16.技術的な心配をするよりも、フレーミングや写真の構成に注視すること。

技術ももちろん必要ですが、フレーミングや写真の構成こそがその人の「個性」「クリエイティビティ」だなと感じます。

同じ場所でも撮る人が違えば出てくる写真も違います。かのスティーブ・ジョブズもクリエイティビティとはただの「組み合わせ」で、それは創るというより、新しい組み合わせを見つけるだけの事と定義しています。多くの写真を見て、多くの場所を訪れて自分の引き出しを増やす事が写真に限らず、どんな場面においても大切な事ではないかと思います。

 

17.機材にあるロゴを黒いテープ等で隠してしまうこと。これによって自分があまり目立たなくなる。

写真 2015-01-31 17 20 20

これは僕も実際にやっています。

カメラを盗む人は、どれが高いカメラかをちゃんと知っています。そして道を歩きながら見てるんです(多分)。

なので、自分で出来る最大限の防犯対策としては、

・危険な地域、治安が悪い地域では極力カメラを出さない。一眼レフなど大きいカメラは特に。

・機材のロゴや型番はテープで隠す。

・わざとガムテープなどを貼り、「ボロボロのカメラ」だということをアピールする。売ってもお金にならなそうなカメラを盗もうとはしませんよね。

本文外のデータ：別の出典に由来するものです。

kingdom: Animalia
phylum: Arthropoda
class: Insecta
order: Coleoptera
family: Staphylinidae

日本国内だったら大丈夫かもしれませんが、海外、特に治安の悪い場所などは十分な注意が必要です。

 

18.明るい日中に撮影する場合は、常に露出少なめ、2/3程度で撮影すること。

これは次回からやってみようと思った項目です。

おそらくこれは、RAWでの現像を前提に書いていると思うのですが、現像においてリカバーが難しいのが過剰露出の「白とび」。

天気のいい日に撮ると空が真っ白になった経験はないでしょうか?あまりにも光りの量が多過ぎてカメラ側が色を「白」と認識してしまう現象です。

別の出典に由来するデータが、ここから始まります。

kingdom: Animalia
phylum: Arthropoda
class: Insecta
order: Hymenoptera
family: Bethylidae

「白とび」は、ある程度だったら撮影後の編集でリカバーできますが、やはり限界もあります。

僕も良くこの「白とび」で悩まされるので次回から実践してみたいと思います。

 

19.撮れば撮るほど、上手くなる。

これはどの分野においても言えること、なので説明不要ですね。

野球でも素振りをすればするほど、ヒットを打てる確率は上がるでしょうし、バスケでもサッカーでもそうです。

もちろん何も考えずにただ繰り返すだけでは身に付いていきませんが、あるテーマや目標を持って繰り返し反復する事で頭で考えるよりも体が覚えてくれるようになります。

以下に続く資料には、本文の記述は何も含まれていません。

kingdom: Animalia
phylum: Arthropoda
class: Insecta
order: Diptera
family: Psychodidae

写真も同じだと思うので、とにかく撮り続ける事が大事なのでしょう。

 

20.ベストの1枚だけを人に見せること。

この考え方も納得ですし、現にそうしてます。

うーん、ちょっと上手く説明できないかもしれませんし、見当違いかもしれませんが。

物事ってシンプルであればあるほど「伝わりやすい」と思うんですよ。例えば、iPhoneを例に考えてみても、実際iPhoneって説明書なんてないし見なくても大体使えますよね?あれは、開発者がユーザビリティ(使いやすさ)を考えに考え抜いた賜物なんです。無駄をトコトン削ぎ落として残ったものは伝えたい芯の部分だけ。だからこそ、これだけ多くの人に選ばれる証拠でもあると思います。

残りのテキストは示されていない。